Monday, Feb. 04, 1991

GRAPEVINE

By DAVID ELLIS

Iraq's Phantom First Family.

Where is Saddam Hussein hiding his wife Sajida and their several children? Conflicting reports have placed the dictator's clan in Switzerland, in Mauritania and in northern Zambia. Each location has some plausibility, the last because Kenneth Kaunda, Zambia's President, visited Baghdad in early January and has accepted Iraqi financial help.

Hell No, They Won't Go.

Switzerland was said to be abandoning its traditional neutrality by sending allied forces a rather unusual army division: a flock of 34,500 carrier pigeons.
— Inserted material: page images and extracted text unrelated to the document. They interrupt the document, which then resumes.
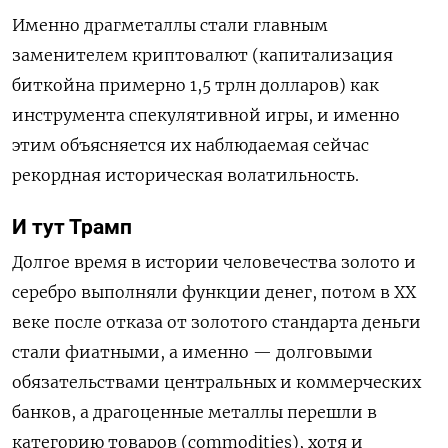
Именно драгметаллы стали главным
заменителем криптовалют (капитализация
биткойна примерно 1,5 трлн долларов) как
инструмента спекулятивной игры, и именно
этим объясняется их наблюдаемая сейчас
рекордная историческая волатильность.
И тут Трамп
Долгое время в истории человечества золото и
серебро выполняли функции денег, потом в XX
веке после отказа от золотого стандарта деньги
стали фиатными, а именно — долговыми
обязательствами центральных и коммерческих
банков, а драгоценные металлы перешли в
категорию товаров (commodities), хотя и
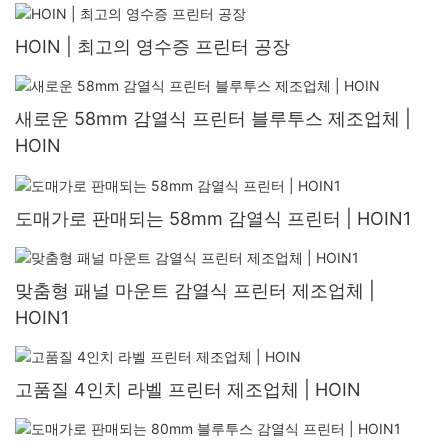
HOIN | 최고의 영수증 프린터 공장
새로운 58mm 감열식 프린터 블루투스 제조업체 |
HOIN
도매가로 판매되는 58mm 감열식 프린터 | HOIN1
맞춤형 패널 마운트 감열식 프린터 제조업체 |
HOIN1
고품질 4인치 라벨 프린터 제조업체 | HOIN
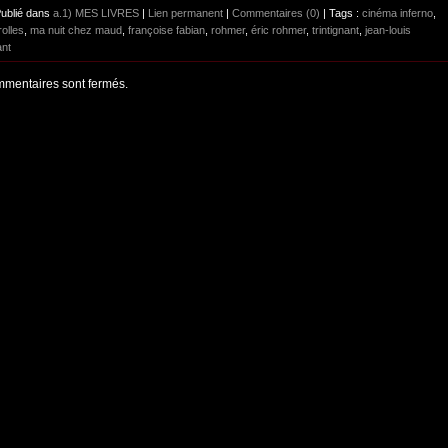
Publié dans
a.1) MES LIVRES
|
Lien permanent
|
Commentaires (0)
| Tags :
cinéma inferno
,
olles
,
ma nuit chez maud
,
françoise fabian
,
rohmer
,
éric rohmer
,
trintignant
,
jean-louis
ant
mentaires sont fermés.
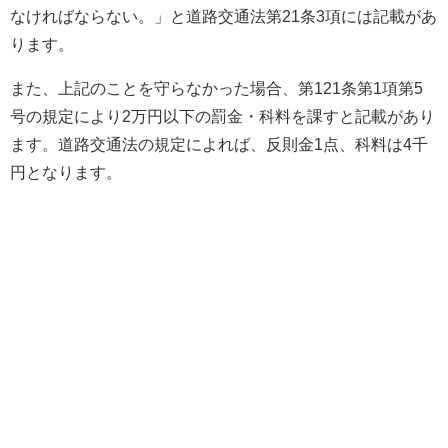
なければならない。」と道路交通法第21条3項には記載があ
ります。
また、上記のことを守らなかった場合、第121条第1項第5
号の規定により2万円以下の罰金・科料を課すと記載があり
ます。道路交通法の規定によれば、反則金1点、科料は4千
円となります。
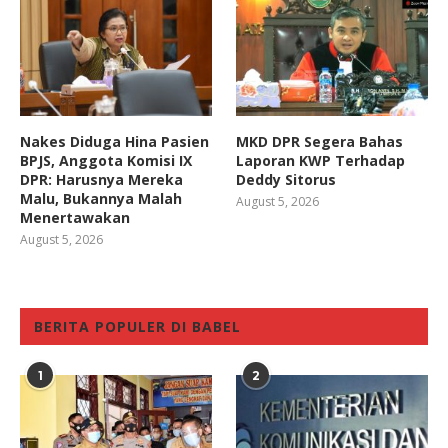
Nakes Diduga Hina Pasien
MKD DPR Segera Bahas
BPJS, Anggota Komisi IX
Laporan KWP Terhadap
DPR: Harusnya Mereka
Deddy Sitorus
Malu, Bukannya Malah
August 5, 2026
Menertawakan
August 5, 2026
BERITA POPULER DI BABEL
1
2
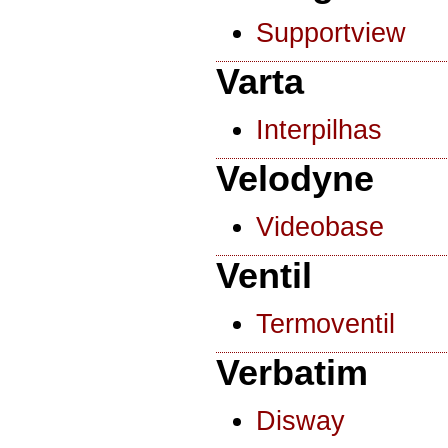
Supportview
Varta
Interpilhas
Velodyne
Videobase
Ventil
Termoventil
Verbatim
Disway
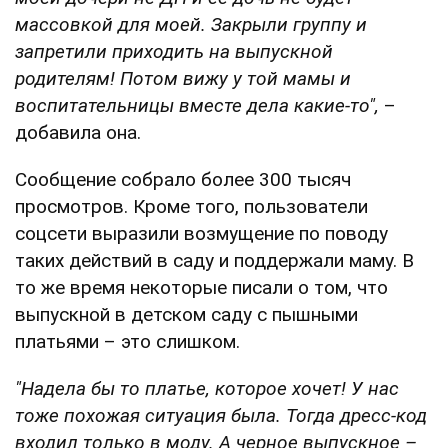
массовкой для моей. Закрыли группу и
запретили приходить на выпускной
родителям! Потом вижу у той мамы и
воспитательницы вместе дела какие-то",
–
добавила она.
Сообщение собрало более 300 тысяч
просмотров. Кроме того, пользователи
соцсети выразили возмущение по поводу
таких действий в саду и поддержали маму. В
то же время некоторые писали о том, что
выпускной в детском саду с пышными
платьями – это слишком.
"Надела бы то платье, которое хочет! У нас
тоже похожая ситуация была. Тогда дресс-код
входил только в моду. А черное выпускное –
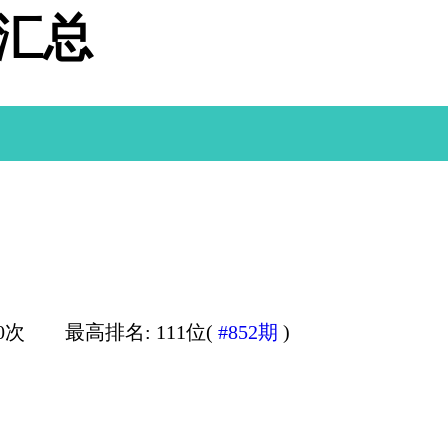
据汇总
0次
最高排名: 111位(
#852期
)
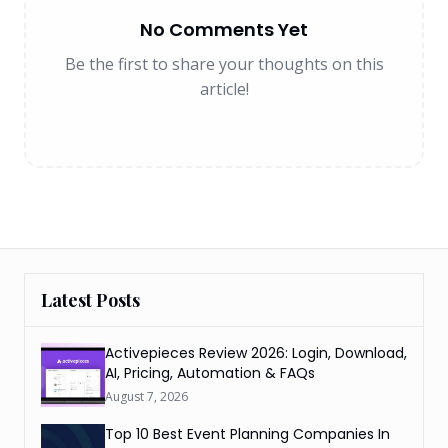
No Comments Yet
Be the first to share your thoughts on this
article!
Latest Posts
Activepieces Review 2026: Login, Download,
AI, Pricing, Automation & FAQs
August 7, 2026
Top 10 Best Event Planning Companies In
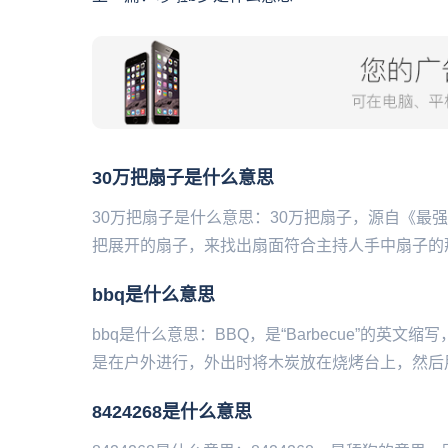
30万把扇子是什么意思
30万把扇子是什么意思：30万把扇子，源自《最
把展开的扇子，来找出扇面符合主持人手中扇子的那一把，
bbq是什么意思
bbq是什么意思：BBQ，是“Barbecue”的英
是在户外进行，外出时将木炭放在烧烤台上，然后用
8424268是什么意思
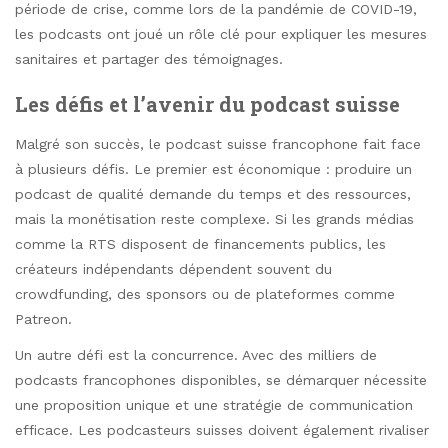
période de crise, comme lors de la pandémie de COVID-19,
les podcasts ont joué un rôle clé pour expliquer les mesures
sanitaires et partager des témoignages.
Les défis et l’avenir du podcast suisse
Malgré son succès, le podcast suisse francophone fait face
à plusieurs défis. Le premier est économique : produire un
podcast de qualité demande du temps et des ressources,
mais la monétisation reste complexe. Si les grands médias
comme la RTS disposent de financements publics, les
créateurs indépendants dépendent souvent du
crowdfunding, des sponsors ou de plateformes comme
Patreon.
Un autre défi est la concurrence. Avec des milliers de
podcasts francophones disponibles, se démarquer nécessite
une proposition unique et une stratégie de communication
efficace. Les podcasteurs suisses doivent également rivaliser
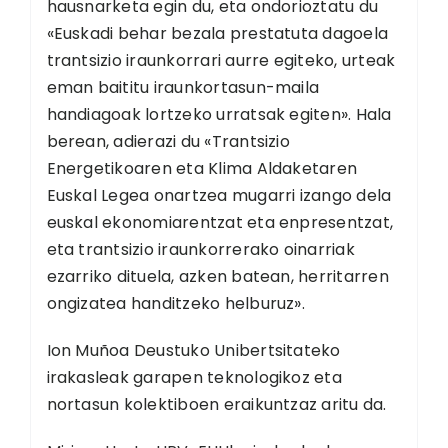
hausnarketa egin du, eta ondorioztatu du
«Euskadi behar bezala prestatuta dagoela
trantsizio iraunkorrari aurre egiteko, urteak
eman baititu iraunkortasun-maila
handiagoak lortzeko urratsak egiten». Hala
berean, adierazi du «Trantsizio
Energetikoaren eta Klima Aldaketaren
Euskal Legea onartzea mugarri izango dela
euskal ekonomiarentzat eta enpresentzat,
eta trantsizio iraunkorrerako oinarriak
ezarriko dituela, azken batean, herritarren
ongizatea handitzeko helburuz».
Ion Muñoa Deustuko Unibertsitateko
irakasleak garapen teknologikoz eta
nortasun kolektiboen eraikuntzaz aritu da.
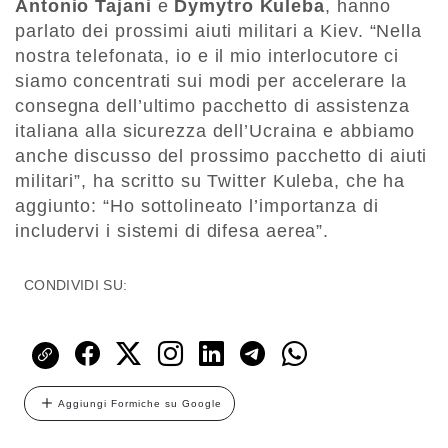
Antonio Tajani
e
Dymytro Kuleba
, hanno
parlato dei prossimi aiuti militari a Kiev. “Nella
nostra telefonata, io e il mio interlocutore ci
siamo concentrati sui modi per accelerare la
consegna dell’ultimo pacchetto di assistenza
italiana alla sicurezza dell’Ucraina e abbiamo
anche discusso del prossimo pacchetto di aiuti
militari”, ha scritto su Twitter Kuleba, che ha
aggiunto: “Ho sottolineato l’importanza di
includervi i sistemi di difesa aerea”.
CONDIVIDI SU:
Aggiungi Formiche su Google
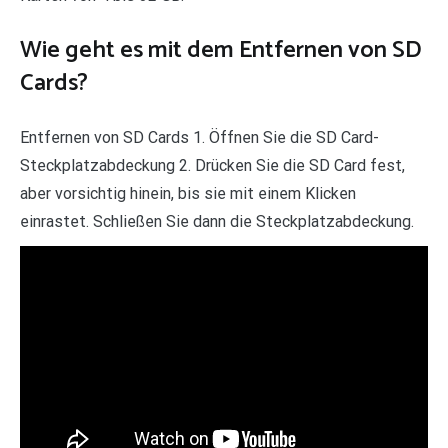
Wie geht es mit dem Entfernen von SD
Cards?
Entfernen von SD Cards 1. Öffnen Sie die SD Card-
Steckplatzabdeckung 2. Drücken Sie die SD Card fest,
aber vorsichtig hinein, bis sie mit einem Klicken
einrastet. Schließen Sie dann die Steckplatzabdeckung.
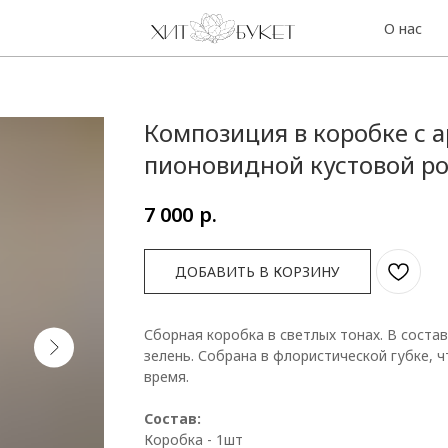
О нас
Контакты
Композиция в коробке с 
пионовидной кустовой р
р.
7 000
ДОБАВИТЬ В КОРЗИНУ
Сборная коробка в светлых тонах. В соста
зелень. Собрана в флористической губке, 
время.
Состав:
Коробка - 1шт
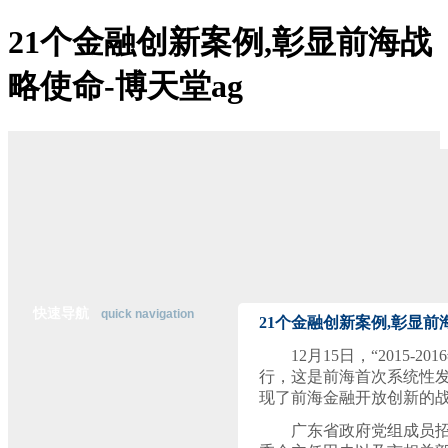
21个金融创新案例,彰显前海战
博天堂ag-博天堂登陆
略使命-博天堂ag
关于博天堂ag
博天堂登陆的简介
博天堂登陆的文化
经营理念
组织架构
资质荣誉
董事长致辞
主营业务
公司优势
经典案例
在线招聘
联系博天堂登陆
快速导航
quick navigation
21个金融创新案例,彰显前
12
月
15
日，“
2015-2016
行
行，这是前海首次系统性发
业
现了前海金融开放创新的
资
讯
广东省政府党组成员
纵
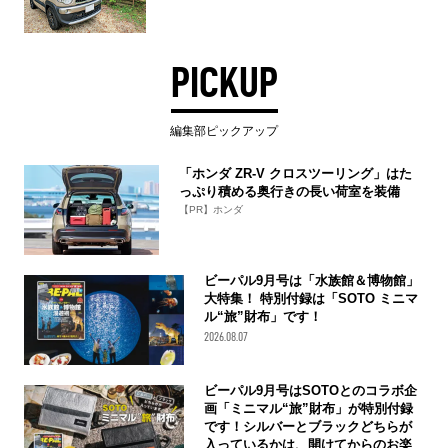
PICKUP
編集部ピックアップ
「ホンダ ZR-V クロスツーリング」はた
っぷり積める奥行きの長い荷室を装備
【PR】ホンダ
ビーパル9月号は「水族館＆博物館」
大特集！ 特別付録は「SOTO ミニマ
ル“旅”財布」です！
2026.08.07
ビーパル9月号はSOTOとのコラボ企
画「ミニマル“旅”財布」が特別付録
です！シルバーとブラックどちらが
入っているかは、開けてからのお楽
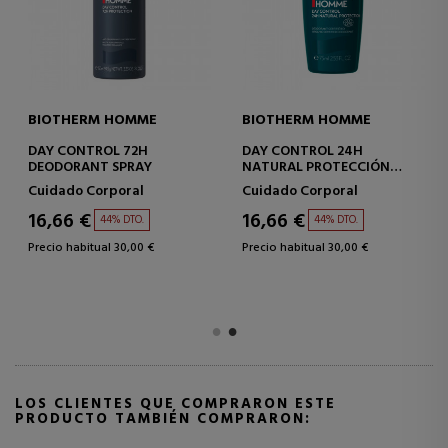
BIOTHERM HOMME
BIOTHERM HOMME
DAY CONTROL 72H
DAY CONTROL 24H
DEODORANT SPRAY
NATURAL PROTECCIÓN
NATURAL
Cuidado Corporal
Cuidado Corporal
16,66 €
16,66 €
44% DTO.
44% DTO.
Precio habitual 30,00 €
Precio habitual 30,00 €
LOS CLIENTES QUE COMPRARON ESTE
PRODUCTO TAMBIÉN COMPRARON:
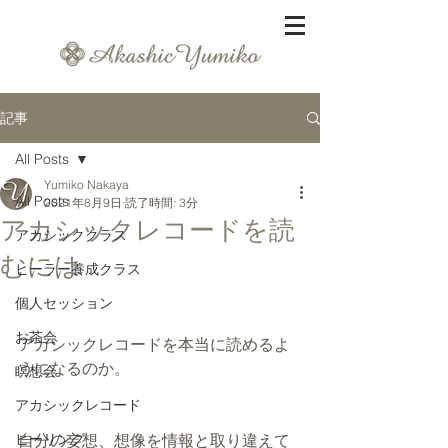
記事
All Posts
Yumiko Nakaya
All Posts
2021年8月9日
読了時間: 3分
アカシックレコードを読
アカシッククラス
むには
ヒーラー養成クラス
個人セッション
お茶会
アカシックレコードを本当に読めるよ
うになるのか。
瞑想会
アカシックレコード
ヒーリング
自分の妄想、想像を情報と取り違えて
The Swiss do have such a unit, but they heatedly deny it will be dispatched to the gulf. "Our birds could not operate in such an environment," says a spokesman. "They would all fly back to Bern, if they weren't roasted by the desert heat or hostile fire."

I'm Still Standing.

Since the war began, foreign reporters in Cairo have been hurriedly summoned to the presidential palace on two occasions for what turned out to be trivial photo opportunities starring Hosni Mubarak. Why the fuss? Mubarak wanted to scotch rumors, spread by Iraqi radio and given wide play in Jordan, that he had been assassinated in a coup.

Well, It Worked for Ronald Reagan.

Saddam has employed 50 African occultists to advise him on war strategy, according to a Kuwaiti newspaper-in-exile now publishing in Saudi Arabia. Televangelist Pat Robertson has cited the fantastical tale on his Christian TV network. He has long believed that a Middle East war would be a prelude to Armageddon.

Wishful Thinking.

Already stunned by the success of allied air raids on war's first day, oil traders were jolted anew when they heard the bogus news that Saddam had been toppled by his officers. The rumor helped send the price of U.S. crude down more than $2 per bbl., capping a one-week fall of $8.